[Aufgabenstellung] In welcher Stadt lebt Mike Henson laut dem Text über den ehemaligen Mühldorfer?

____ Vorliegender Text

„Konnte nicht glauben, was ich im Fernsehen sah“
Ehemaliger Mühldorfer wählt im Bundesstaat Kansas – was ihm vor der US-Wahl Sorgen bereitet
Wie zerrissen Amerika vor der Wahl ist, erlebt der ehemalige Mühldorfer Mike Henson live. Er lebt in Kansas. Wenn es um die Folgen einer Trump-Wahl geht, hat er eine ganz eigene Meinung.
Mühldorf/Topeka - Der Anruf aus Mühldorf erreicht Mike Henson mitten im Endspurt zur US-Wahl. Die OVB Heimatzeitungen wollen wissen, wie die Stimmung wenige Tage vor der Entscheidung ist. Der 75-Jährige lebte zusammen mit seiner Frau Heidi einige Jahre in Mühldorf. 2020 zog der gebürtige US-Amerikaner zurück in seine Heimat. In Topeka, der Hauptstadt des Bundesstaates Kansas, fiebert er wie viele andere Amerikaner der US-Wahl entgegen.
Kansas war immer schon in der Hand der Republikaner
Eines ist Henson klar: In Kansas gibt es nur einen Favoriten und der heißt Donald Trump. Schon bei der letzten Wahl gewann der Republikaner mit einem Vorsprung von 14,65 Prozentpunkten. Und auch die jüngsten Umfragen vom 16. Oktober sehen Trump vorne mit 48,2 Prozent gegenüber 43,2 Prozent von Kamala Harris.
Henson macht keinen Hehl aus seiner Antipathie gegenüber dem 78-Jährigen, der von 2017 bis 2021 als 45. Präsident der Vereinigten Staaten im Weißen Haus geherrscht hat. „Trump hat viel mehr Schlimmes als Gutes in sich.“ Es ist der Populismus Trumps, der ganz Henson an die Nieren geht. Die Amerikaner ließen sich von Versprechungen ködern, dass Lebensmittel billiger würden, das Benzin billig bleibe oder die Grenzen dichtgemacht würden. „Und wenn Trump in seiner Rhetorik Grenzen überschreitet, dann hört man: Der meint es doch nicht so!“
Noch nie war die Zerissenheit größer
Henson bekommt hautnah mit, wie besonders in diesem Wahlkampf polarisiert würde. Es sei eine klare Spaltung in der Gesellschaft erkennbar, auch im Bundesstaat Kansas, in dem er lebt. Die Landschaft und die Städte sind voll mit Plakaten, Tafeln und Schildern, die für Trump werben. Sympathisanten für Kamala Harris seien nur schwer auszumachen.

________
____ Bereitgestellte Angaben

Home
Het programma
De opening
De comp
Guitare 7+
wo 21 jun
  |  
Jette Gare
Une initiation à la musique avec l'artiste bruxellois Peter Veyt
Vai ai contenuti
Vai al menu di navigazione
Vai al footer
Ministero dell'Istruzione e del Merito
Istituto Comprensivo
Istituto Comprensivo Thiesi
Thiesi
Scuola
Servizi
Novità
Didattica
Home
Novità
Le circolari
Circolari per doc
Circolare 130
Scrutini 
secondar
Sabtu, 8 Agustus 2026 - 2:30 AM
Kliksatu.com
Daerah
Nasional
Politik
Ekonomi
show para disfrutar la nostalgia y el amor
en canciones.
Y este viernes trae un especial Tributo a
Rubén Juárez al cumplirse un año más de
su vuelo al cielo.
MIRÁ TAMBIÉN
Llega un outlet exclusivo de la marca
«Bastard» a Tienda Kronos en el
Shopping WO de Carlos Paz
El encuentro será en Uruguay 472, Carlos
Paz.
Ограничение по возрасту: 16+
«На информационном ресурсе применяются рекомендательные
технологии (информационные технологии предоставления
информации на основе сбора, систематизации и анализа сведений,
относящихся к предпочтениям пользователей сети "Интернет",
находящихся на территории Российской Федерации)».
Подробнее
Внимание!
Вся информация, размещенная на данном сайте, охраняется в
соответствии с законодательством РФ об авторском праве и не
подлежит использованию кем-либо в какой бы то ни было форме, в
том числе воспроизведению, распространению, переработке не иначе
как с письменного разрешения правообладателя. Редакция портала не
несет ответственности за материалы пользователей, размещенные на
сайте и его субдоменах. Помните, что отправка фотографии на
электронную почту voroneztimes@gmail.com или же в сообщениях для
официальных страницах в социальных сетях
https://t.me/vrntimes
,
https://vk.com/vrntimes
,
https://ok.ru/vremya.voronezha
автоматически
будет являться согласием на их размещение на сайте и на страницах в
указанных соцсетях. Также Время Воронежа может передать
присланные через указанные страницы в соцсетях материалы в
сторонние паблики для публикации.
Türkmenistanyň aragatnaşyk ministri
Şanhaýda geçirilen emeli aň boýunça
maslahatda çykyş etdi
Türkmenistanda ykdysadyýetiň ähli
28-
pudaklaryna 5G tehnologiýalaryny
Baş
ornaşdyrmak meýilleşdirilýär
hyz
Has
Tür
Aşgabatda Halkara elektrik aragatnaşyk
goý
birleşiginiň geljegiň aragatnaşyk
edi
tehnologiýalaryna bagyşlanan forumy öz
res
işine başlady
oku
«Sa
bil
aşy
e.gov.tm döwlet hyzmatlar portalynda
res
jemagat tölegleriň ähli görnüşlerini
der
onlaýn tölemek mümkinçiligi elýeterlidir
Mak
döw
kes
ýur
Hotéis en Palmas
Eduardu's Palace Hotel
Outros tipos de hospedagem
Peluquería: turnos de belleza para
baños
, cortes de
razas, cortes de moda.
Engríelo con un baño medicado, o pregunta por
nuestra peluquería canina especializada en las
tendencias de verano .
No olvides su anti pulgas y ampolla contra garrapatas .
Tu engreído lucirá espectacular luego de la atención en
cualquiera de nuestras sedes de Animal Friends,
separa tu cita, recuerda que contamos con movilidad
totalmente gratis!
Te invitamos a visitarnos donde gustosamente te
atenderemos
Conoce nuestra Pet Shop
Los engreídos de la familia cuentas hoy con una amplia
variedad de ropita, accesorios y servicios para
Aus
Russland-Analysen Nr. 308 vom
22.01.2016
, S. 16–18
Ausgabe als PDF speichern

________
____ Bereitgestellte Angaben

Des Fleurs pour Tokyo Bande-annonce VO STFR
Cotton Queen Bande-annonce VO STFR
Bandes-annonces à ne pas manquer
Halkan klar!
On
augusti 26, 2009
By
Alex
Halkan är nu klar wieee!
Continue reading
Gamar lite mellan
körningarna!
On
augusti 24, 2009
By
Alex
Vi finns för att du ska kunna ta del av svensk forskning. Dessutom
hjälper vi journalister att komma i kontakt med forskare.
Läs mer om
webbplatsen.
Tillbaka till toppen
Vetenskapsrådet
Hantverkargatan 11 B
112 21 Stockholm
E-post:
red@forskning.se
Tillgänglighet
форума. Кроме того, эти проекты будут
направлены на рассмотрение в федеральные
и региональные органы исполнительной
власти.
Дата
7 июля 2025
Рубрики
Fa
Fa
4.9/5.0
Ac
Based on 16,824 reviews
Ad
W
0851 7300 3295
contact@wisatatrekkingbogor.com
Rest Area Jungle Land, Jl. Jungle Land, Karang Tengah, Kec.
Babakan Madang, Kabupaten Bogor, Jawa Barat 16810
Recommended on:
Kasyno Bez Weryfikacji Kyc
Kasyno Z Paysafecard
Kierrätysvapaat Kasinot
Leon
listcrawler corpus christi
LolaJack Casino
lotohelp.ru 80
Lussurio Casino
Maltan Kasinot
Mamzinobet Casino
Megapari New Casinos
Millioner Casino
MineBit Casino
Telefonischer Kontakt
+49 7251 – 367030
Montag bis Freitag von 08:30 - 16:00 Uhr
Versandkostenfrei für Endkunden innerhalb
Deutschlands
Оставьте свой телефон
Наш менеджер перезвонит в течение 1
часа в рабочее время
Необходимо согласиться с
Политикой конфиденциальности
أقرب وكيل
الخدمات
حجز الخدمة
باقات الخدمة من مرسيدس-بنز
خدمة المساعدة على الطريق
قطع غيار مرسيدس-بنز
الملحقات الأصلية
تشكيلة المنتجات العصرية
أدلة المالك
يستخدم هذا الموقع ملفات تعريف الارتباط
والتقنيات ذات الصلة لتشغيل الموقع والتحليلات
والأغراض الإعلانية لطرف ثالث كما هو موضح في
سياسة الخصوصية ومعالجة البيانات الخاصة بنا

________
____ Bereitgestellte Angaben

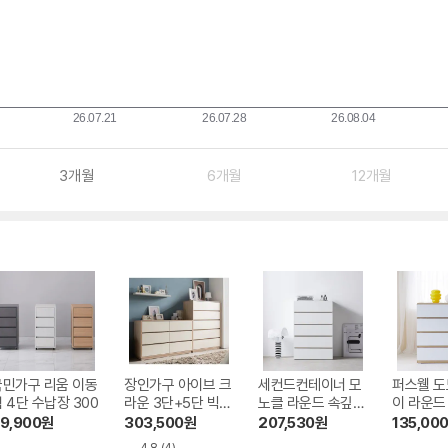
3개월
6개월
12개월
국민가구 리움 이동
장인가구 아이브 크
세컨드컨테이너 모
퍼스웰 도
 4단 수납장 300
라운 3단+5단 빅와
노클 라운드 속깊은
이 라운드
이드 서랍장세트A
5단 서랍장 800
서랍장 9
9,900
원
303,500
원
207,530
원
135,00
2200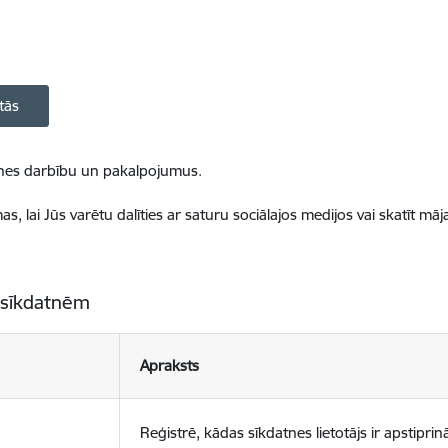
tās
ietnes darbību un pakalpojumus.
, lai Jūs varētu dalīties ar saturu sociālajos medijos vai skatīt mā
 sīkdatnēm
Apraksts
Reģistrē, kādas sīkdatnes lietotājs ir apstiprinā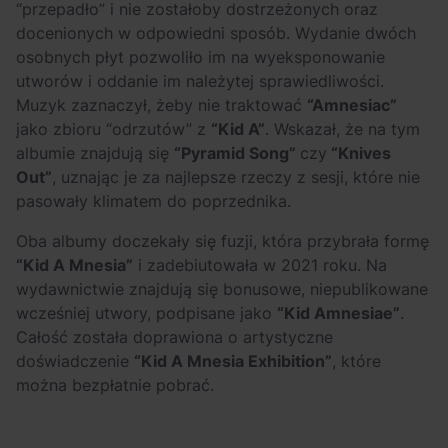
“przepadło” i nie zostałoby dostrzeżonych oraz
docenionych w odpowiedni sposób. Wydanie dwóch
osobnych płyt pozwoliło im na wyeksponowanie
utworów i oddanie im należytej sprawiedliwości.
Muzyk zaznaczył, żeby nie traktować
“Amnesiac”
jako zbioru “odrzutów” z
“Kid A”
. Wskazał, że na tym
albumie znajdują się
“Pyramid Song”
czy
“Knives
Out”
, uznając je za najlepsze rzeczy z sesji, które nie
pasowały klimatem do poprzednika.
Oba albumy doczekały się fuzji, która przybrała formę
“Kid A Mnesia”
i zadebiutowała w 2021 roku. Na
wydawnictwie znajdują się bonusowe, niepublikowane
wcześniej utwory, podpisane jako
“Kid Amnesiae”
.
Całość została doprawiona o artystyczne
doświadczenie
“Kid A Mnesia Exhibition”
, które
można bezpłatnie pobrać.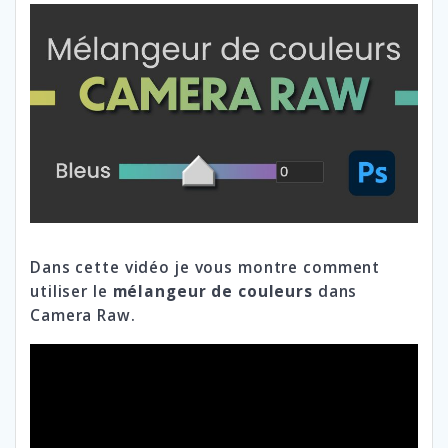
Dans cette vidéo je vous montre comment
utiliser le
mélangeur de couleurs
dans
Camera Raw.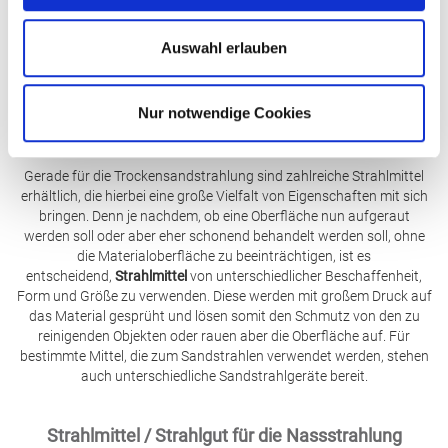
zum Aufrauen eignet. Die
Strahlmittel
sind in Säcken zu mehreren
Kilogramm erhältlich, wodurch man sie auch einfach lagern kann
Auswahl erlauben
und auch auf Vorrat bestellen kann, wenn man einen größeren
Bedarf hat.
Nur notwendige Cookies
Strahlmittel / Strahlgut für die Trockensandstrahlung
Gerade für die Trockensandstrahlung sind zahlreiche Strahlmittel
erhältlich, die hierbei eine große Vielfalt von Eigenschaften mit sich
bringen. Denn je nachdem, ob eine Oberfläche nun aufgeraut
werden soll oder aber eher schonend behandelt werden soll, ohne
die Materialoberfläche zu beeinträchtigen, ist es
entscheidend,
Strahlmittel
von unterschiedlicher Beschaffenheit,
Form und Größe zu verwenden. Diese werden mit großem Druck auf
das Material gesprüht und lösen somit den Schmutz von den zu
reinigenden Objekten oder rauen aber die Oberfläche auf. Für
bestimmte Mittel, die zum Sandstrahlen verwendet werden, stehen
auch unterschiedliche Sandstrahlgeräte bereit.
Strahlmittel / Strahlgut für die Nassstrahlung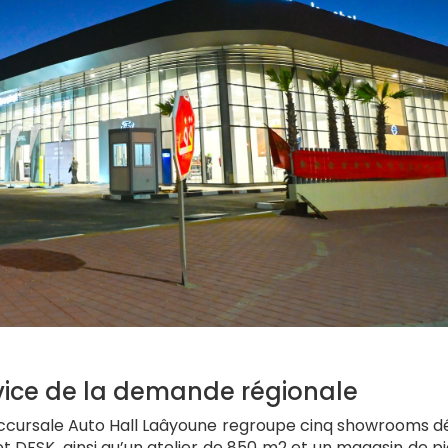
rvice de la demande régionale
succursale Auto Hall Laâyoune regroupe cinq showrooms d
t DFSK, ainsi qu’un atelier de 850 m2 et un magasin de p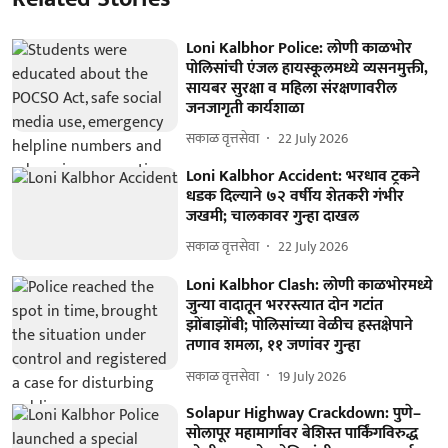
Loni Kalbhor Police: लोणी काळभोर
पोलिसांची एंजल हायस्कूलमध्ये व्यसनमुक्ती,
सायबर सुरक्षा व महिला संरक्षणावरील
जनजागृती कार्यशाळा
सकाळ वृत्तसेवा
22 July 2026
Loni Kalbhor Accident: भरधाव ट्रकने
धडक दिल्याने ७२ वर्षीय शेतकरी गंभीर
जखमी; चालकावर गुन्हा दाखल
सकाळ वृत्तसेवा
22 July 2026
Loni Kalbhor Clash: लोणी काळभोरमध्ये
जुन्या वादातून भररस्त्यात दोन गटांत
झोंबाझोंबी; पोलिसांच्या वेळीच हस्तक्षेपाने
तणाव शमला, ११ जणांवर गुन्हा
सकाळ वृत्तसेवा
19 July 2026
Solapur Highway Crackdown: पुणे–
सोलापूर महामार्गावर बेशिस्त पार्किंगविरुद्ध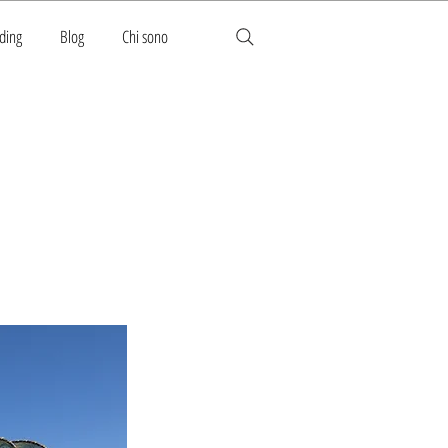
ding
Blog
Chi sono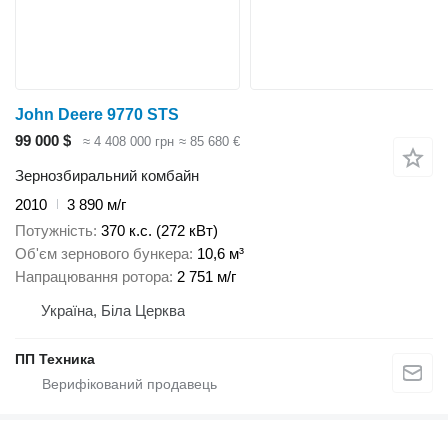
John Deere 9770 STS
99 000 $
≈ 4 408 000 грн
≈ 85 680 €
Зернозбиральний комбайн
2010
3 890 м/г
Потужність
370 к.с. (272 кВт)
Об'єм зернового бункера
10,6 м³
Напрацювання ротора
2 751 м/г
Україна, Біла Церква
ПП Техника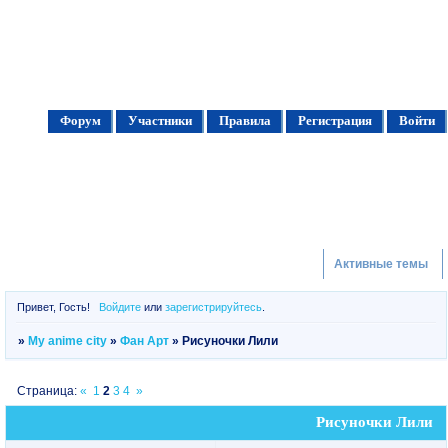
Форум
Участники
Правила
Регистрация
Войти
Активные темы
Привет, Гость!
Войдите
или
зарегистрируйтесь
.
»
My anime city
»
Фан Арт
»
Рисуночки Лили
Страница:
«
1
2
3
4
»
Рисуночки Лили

________

[Antwort] In Topeka, der Hauptstadt des Bundesstaates Kansas.